= Task to carry out =
Lines to return, exactly: from the line with "thumb ip: (454, 377)" to the line with "pinky pip: (745, 114)" in the entries below, both included.

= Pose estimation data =
*** Block opens ***
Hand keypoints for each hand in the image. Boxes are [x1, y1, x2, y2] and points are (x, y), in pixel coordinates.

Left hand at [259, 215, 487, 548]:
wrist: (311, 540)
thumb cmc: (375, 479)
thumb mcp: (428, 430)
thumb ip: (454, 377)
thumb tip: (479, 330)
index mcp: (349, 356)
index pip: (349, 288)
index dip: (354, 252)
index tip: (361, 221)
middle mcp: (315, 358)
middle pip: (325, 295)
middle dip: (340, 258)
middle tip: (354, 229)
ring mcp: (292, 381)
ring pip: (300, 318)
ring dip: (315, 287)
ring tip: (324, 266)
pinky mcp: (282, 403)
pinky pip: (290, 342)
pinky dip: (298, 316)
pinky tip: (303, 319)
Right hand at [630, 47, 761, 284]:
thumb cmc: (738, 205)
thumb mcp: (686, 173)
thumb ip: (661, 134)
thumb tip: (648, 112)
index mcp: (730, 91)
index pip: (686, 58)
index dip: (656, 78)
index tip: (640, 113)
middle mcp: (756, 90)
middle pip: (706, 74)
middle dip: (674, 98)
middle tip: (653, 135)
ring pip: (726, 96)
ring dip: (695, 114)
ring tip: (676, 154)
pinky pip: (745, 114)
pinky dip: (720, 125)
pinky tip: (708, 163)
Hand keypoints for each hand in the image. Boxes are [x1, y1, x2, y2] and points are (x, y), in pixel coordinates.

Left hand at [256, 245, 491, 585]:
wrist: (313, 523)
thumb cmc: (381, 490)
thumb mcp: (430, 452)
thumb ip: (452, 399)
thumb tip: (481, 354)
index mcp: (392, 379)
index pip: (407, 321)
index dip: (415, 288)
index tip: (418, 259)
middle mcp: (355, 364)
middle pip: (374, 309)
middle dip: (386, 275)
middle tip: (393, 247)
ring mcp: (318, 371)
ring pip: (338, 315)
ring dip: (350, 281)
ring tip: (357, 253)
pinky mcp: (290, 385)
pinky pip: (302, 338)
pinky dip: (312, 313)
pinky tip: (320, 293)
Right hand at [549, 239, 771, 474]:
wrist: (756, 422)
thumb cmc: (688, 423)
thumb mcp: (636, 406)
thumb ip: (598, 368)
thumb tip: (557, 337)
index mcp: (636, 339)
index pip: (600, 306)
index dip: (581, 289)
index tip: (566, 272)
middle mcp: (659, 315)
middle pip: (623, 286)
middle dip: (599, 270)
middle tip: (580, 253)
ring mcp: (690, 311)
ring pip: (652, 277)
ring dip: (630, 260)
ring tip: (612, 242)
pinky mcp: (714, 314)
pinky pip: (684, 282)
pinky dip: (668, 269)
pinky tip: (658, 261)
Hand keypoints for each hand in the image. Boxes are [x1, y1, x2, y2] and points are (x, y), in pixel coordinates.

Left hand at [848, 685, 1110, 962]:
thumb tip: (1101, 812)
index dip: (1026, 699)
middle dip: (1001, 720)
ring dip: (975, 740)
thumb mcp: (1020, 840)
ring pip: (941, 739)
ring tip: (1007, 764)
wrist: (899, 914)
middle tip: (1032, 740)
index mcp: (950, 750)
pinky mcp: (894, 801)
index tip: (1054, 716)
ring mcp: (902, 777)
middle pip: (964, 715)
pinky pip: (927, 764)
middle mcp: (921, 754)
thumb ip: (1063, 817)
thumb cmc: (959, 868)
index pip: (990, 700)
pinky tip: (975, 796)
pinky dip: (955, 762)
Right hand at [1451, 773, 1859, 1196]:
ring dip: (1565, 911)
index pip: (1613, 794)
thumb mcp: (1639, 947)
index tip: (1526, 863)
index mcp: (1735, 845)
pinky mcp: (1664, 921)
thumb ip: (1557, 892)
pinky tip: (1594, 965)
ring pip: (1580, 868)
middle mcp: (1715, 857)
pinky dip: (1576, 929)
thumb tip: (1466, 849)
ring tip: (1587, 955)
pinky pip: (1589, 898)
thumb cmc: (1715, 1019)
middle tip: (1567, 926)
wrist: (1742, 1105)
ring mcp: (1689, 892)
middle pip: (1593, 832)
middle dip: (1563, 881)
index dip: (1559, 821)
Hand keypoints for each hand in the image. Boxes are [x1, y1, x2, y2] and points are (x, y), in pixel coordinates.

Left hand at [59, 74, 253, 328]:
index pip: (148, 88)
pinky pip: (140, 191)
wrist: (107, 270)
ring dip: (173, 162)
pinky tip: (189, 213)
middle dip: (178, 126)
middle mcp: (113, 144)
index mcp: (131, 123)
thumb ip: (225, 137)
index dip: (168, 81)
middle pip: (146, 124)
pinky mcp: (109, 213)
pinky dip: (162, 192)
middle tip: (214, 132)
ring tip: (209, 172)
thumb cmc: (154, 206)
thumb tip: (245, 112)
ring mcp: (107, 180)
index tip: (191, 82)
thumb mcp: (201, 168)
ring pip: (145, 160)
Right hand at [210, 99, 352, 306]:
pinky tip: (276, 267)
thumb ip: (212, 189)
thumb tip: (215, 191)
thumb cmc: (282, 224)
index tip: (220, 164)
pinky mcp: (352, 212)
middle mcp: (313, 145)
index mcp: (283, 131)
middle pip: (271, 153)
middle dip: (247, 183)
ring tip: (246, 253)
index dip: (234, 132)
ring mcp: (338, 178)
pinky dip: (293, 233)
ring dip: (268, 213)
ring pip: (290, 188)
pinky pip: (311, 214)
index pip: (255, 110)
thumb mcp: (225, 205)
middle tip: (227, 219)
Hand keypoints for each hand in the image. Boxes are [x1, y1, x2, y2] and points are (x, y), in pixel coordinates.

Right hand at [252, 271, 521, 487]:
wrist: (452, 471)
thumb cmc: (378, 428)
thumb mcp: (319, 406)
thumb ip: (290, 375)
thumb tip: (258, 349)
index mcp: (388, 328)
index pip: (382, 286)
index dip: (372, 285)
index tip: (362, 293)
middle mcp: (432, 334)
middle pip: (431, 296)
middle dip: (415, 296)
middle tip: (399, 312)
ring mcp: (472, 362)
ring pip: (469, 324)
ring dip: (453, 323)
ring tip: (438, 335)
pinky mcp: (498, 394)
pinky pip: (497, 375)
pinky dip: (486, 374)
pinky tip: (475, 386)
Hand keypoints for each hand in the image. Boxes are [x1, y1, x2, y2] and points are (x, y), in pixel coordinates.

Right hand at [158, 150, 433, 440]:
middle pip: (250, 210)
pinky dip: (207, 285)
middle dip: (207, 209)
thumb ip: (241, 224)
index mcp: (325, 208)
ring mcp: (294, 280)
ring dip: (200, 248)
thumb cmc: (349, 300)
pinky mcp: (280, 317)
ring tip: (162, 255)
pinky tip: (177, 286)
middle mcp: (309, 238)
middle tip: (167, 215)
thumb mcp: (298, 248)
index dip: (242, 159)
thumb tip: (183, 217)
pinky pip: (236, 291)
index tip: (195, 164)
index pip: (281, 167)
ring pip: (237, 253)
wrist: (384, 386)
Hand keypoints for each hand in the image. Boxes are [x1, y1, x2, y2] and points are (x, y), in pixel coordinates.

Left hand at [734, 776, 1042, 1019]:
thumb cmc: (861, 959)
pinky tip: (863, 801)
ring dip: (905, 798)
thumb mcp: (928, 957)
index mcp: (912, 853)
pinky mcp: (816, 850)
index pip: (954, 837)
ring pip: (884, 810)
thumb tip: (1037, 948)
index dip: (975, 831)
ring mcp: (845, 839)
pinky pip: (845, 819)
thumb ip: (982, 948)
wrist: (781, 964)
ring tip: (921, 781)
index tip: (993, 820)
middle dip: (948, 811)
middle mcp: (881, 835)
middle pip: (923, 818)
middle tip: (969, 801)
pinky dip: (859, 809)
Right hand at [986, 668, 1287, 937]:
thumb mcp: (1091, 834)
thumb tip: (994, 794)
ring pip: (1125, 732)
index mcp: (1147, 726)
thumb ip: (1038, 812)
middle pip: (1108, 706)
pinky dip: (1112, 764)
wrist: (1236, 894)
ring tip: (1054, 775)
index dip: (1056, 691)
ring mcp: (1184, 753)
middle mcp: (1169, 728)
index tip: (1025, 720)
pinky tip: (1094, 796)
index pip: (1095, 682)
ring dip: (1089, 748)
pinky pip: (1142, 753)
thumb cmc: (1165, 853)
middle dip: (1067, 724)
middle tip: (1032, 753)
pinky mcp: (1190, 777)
*** Block closes ***
= Exercise solution =
thumb ip: (454, 377)
thumb tip: (479, 330)
index mcp: (349, 356)
index pip: (349, 288)
index dip: (354, 252)
index tip: (361, 221)
middle mcp: (315, 358)
middle pip: (325, 295)
middle dip: (340, 258)
middle tip: (354, 229)
ring mcp: (292, 381)
ring pip: (300, 318)
ring dip: (315, 287)
ring tip: (324, 266)
pinky mcp: (282, 403)
pinky pip: (290, 342)
pinky dip: (298, 316)
pinky tip: (303, 319)
Right hand at [630, 47, 761, 284]:
thumb cmc: (738, 205)
thumb mcp: (686, 173)
thumb ip: (661, 134)
thumb tip: (648, 112)
index mcp: (730, 91)
index pip: (686, 58)
index dip: (656, 78)
index tip: (640, 113)
middle mcp: (756, 90)
middle pip: (706, 74)
middle dip: (674, 98)
middle tip: (653, 135)
ring pip: (726, 96)
ring dip: (695, 114)
ring tip: (676, 154)
pinky pip: (745, 114)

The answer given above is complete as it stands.